About 18 months ago McDonald's was struggling to say the least. Their new CEO has really made some changes in their restaurant menu approach and of course financially. Interesting short read.

Regards, Mike

http://www.agweb.com/article/mcdonalds-turnaround-revs-up-abroad-as-sales-top-estimates-blmg/


----------



## Teslan (Aug 20, 2011)

I have heard that their switch to real butter and other restaurants have started doing the same and adding more cheese is due to the huge glut on of dairy products. Most likely making those things very cheap to buy and a good promotion at the same time.


----------



## Vol (Jul 5, 2009)

Teslan said:


> I have heard that their switch to real butter and other restaurants have started doing the same and adding more cheese is due to the huge glut on of dairy products. Most likely making those things very cheap to buy and a good promotion at the same time.

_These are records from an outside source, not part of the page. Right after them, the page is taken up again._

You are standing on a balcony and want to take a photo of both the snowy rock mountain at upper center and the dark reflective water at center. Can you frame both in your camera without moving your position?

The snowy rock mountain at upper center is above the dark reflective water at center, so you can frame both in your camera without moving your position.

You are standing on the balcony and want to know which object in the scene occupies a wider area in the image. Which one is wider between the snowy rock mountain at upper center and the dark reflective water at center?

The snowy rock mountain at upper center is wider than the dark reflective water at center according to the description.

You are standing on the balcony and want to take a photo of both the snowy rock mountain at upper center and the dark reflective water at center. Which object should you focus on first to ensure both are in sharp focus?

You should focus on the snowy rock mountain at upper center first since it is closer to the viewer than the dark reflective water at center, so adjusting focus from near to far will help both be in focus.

Could be....but eliminating or reducing high fructose corn syrup would not be a cost saver....but a legitimate healthy benefit.

Regards, Mike


----------



## deadmoose (Oct 30, 2011)

Interesting read. I want to say its been about 4 years since I have eaten there. I do not miss it at all.


----------



## Vol (Jul 5, 2009)

deadmoose said:


> Interesting read. I want to say its been about 4 years since I have eaten there. I do not miss it at all.

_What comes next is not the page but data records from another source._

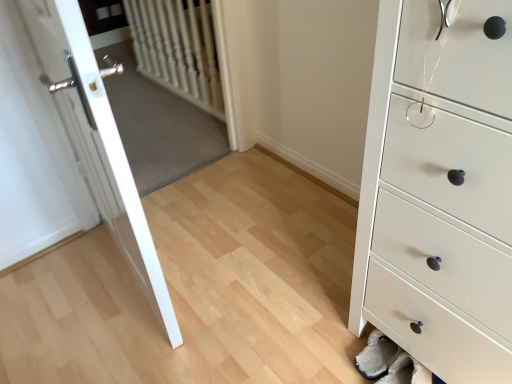
Question: Considering the relative positions of white textured radiator at upper left and white glossy door at left in the image provided, is white textured radiator at upper left to the left or to the right of white glossy door at left?

Choices:
 (A) right
 (B) left

Answer: (A)

Question: From a real-world perspective, is white textured radiator at upper left positioned above or below white glossy door at left?

Choices:
 (A) above
 (B) below

Answer: (B)

Question: Estimate the real-world distances between objects in this image. Which object is closer to the white textured radiator at upper left?

Choices:
 (A) white matte chest of drawers at lower right
 (B) white glossy door at left

Answer: (B)

Question: Estimate the real-world distances between objects in this image. Which object is farther from the white matte chest of drawers at lower right?

Choices:
 (A) white textured radiator at upper left
 (B) white glossy door at left

Answer: (A)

I agree....but here the bacon egg and cheese biscuit is excellent....but the biscuit makers here are great. But other McD's....not so much.

Regards, Mike


----------



## deadmoose (Oct 30, 2011)

I will take your word for it.


----------



## RockmartGA (Jun 29, 2011)

McDonald's food is what it is. I can choke down a quarter-pounder if I have to.

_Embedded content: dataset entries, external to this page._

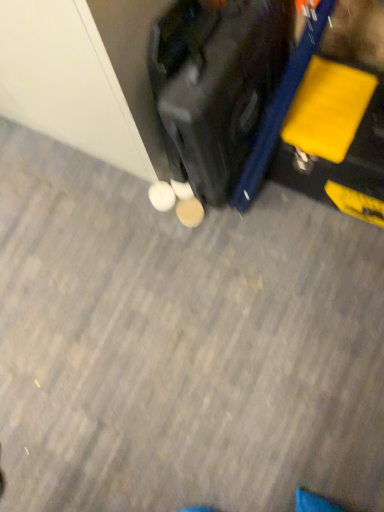
Question: In which direction should I rotate to look at white matte shoe at center, which ranks as the 2th footwear in left-to-right order?

Choices:
 (A) left
 (B) right

Answer: (A)

Question: In which direction should I rotate to look at white matte shoe at center, positioned as the second footwear in right-to-left order?

Choices:
 (A) right
 (B) left

Answer: (B)

Question: Can you confirm if white matte shoe at center, which is the first footwear in left-to-right order, is positioned to the left of shiny black suitcase at center?

Choices:
 (A) yes
 (B) no

Answer: (A)

Question: Can you confirm if white matte shoe at center, which is the first footwear in left-to-right order, is taller than shiny black suitcase at center?

Choices:
 (A) yes
 (B) no

Answer: (B)

Question: Is white matte shoe at center, positioned as the second footwear in right-to-left order, positioned behind shiny black suitcase at center?

Choices:
 (A) yes
 (B) no

Answer: (A)

Question: From a real-world perspective, is white matte shoe at center, which is the first footwear in left-to-right order, under shiny black suitcase at center?

Choices:
 (A) no
 (B) yes

Answer: (B)

Question: Is white matte shoe at center, positioned as the second footwear in right-to-left order, oriented away from shiny black suitcase at center?

Choices:
 (A) yes
 (B) no

Answer: (A)

Question: Is white matte shoe at center, positioned as the second footwear in right-to-left order, positioned beyond the bounds of shiny black suitcase at center?

Choices:
 (A) yes
 (B) no

Answer: (A)

Question: Is shiny black suitcase at center to the right of white matte shoe at center, positioned as the second footwear in right-to-left order, from the viewer's perspective?

Choices:
 (A) yes
 (B) no

Answer: (A)

Question: Considering the relative sizes of shiny black suitcase at center and white matte shoe at center, positioned as the second footwear in right-to-left order, in the image provided, is shiny black suitcase at center wider than white matte shoe at center, positioned as the second footwear in right-to-left order,?

Choices:
 (A) yes
 (B) no

Answer: (A)

Question: Is shiny black suitcase at center directly adjacent to white matte shoe at center, positioned as the second footwear in right-to-left order?

Choices:
 (A) no
 (B) yes

Answer: (A)

Question: Would you say shiny black suitcase at center is outside white matte shoe at center, positioned as the second footwear in right-to-left order?

Choices:
 (A) yes
 (B) no

Answer: (A)

Question: Does shiny black suitcase at center have a greater height compared to white matte shoe at center, which is the first footwear in left-to-right order?

Choices:
 (A) no
 (B) yes

Answer: (B)

Question: Is shiny black suitcase at center facing away from white matte shoe at center, positioned as the second footwear in right-to-left order?

Choices:
 (A) yes
 (B) no

Answer: (B)

Question: From a real-world perspective, is white matte shoe at center, which ranks as the 2th footwear in left-to-right order, on white matte shoe at center, which is the first footwear in left-to-right order?

Choices:
 (A) no
 (B) yes

Answer: (A)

What keeps me away is the surly, mumbling, incompetent help that cannot get an order right.


----------



## somedevildawg (Jun 20, 2011)

You done said a mouthful rockmart......I can stand the food, but can't tolerate the service in most cases, some are better than others. I don't care for my cashier or server to have "Thug" tattooed on his/her neck.....


----------



## Grateful11 (Apr 5, 2009)

I still like their Egg McMuffin.


----------



## Swv.farmer (Jan 2, 2016)

Can I have a egg biscuit so that is a egg and cheese busicut with pickles.


----------



## mlappin (Jun 25, 2009)

either a sausage biscuit for breakfast, or a big mac, don't do either often. I'f I'm gonna do breakfast on the run would much rather have on of Chic Fil A's sausage biscuits.


----------



## Lewis Ranch (Jul 15, 2013)

Although their food isn't the best I eat breakfast at McDonald's nearly every morning as that's where the old men gather for coffee and I enjoy socializing for 5 minutes or 30 if I've got time in the morning.


----------